Harry appela de la voiture.

On répondit à l’autre bout du fil avant qu’il ait eu le temps de se présenter : « Salut, Harry. »

L’idée que Mathias Lund-Helgesen puisse reconnaître le numéro ou qu’il l’ait ajouté à sa liste accompagné du nom fit frissonner Harry. Il entendait les voix de Rakel et Oleg en bruit de fond. Week-end. Famille.

« J’ai une question concernant la clinique de Marienlyst. Est-ce que les dossiers des patients existent toujours ?

– J’en doute, répondit Mathias. Je crois que la règle veut que les choses de ce genre soient détruites si personne ne reprend la boutique. Mais si c’est important, je peux vérifier, évidemment.

– Merci. »

Harry passa devant la station de métro de Vinderen. Des images défilèrent rapidement. Une course-poursuite, une collision, un collègue mort, la rumeur disant que c’était Harry qui avait été au volant et qu’il aurait fallu le faire souffler dans le ballon. Ça faisait longtemps. De l’eau sous les ponts. Des cicatrices sous la peau. Des plaies à l’âme.
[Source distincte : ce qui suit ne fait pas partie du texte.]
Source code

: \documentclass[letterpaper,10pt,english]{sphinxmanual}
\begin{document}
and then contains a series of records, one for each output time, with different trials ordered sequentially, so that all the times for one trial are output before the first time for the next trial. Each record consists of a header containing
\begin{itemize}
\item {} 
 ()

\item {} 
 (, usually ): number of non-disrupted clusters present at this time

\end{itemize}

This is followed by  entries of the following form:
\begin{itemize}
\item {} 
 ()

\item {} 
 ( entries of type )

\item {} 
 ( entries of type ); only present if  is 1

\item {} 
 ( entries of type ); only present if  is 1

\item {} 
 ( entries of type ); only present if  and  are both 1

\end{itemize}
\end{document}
Mathias rappela au bout d’un quart d’heure. « J’ai discuté avec Gregersen, qui dirigeait la clinique de Marienlyst. Je crains que tout ait été effacé. Mais je crois que des gens, Idar entre autres, ont emporté les dossiers de leurs patients.

– Et toi ?

– Je savais que j’allais passer dans le privé, alors je n’ai rien pris.

– Tu te rappelles les noms de certains des patients d’Idar, par hasard ?
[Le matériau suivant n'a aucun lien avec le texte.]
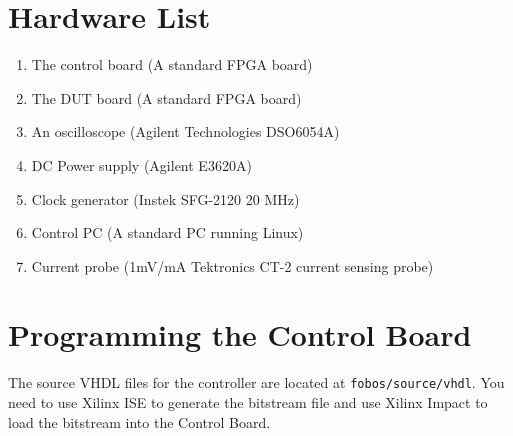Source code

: \section{Hardware List}
\begin{enumerate}
  \item The control board (A standard FPGA board)
  \item The DUT board (A standard FPGA board)
  \item An oscilloscope (Agilent Technologies DSO6054A) 
  \item DC Power supply (Agilent E3620A)
  \item Clock generator (Instek SFG-2120 20 MHz)
  \item Control PC (A standard PC running Linux)
  \item Current probe (1mV/mA Tektronics CT-2 current sensing probe)
\end{enumerate}


\section{Programming the Control Board}

The source VHDL files for the controller are located at \texttt{fobos/source/vhdl}. You need to use Xilinx ISE to generate the bitstream file and use Xilinx Impact to load the bitstream
into the Control Board.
– Quelques-uns, peut-être. Pas beaucoup. Ça fait longtemps, Harry.

– Je sais. Merci quand même. »

Harry raccrocha et suivit la direction de l’hôpital civil. L’ensemble de bâtiments couvrait la colline basse devant lui.

 

Gerda Nelvik était une dame enjouée à la belle poitrine, d’environ quarante-cinq ans, et l’unique représentante de la section paternité de l’institut médico-légal de l’hôpital civil ce samedi-là. Elle reçut Harry et le fit entrer. Peu de choses révélaient qu’il s’agissait d’un endroit où l’on traquait les pires criminels de la société. Les locaux, clairs et décorés de telle sorte qu’on s’y sente chez soi, indiquaient que l’équipe était presque exclusivement féminine.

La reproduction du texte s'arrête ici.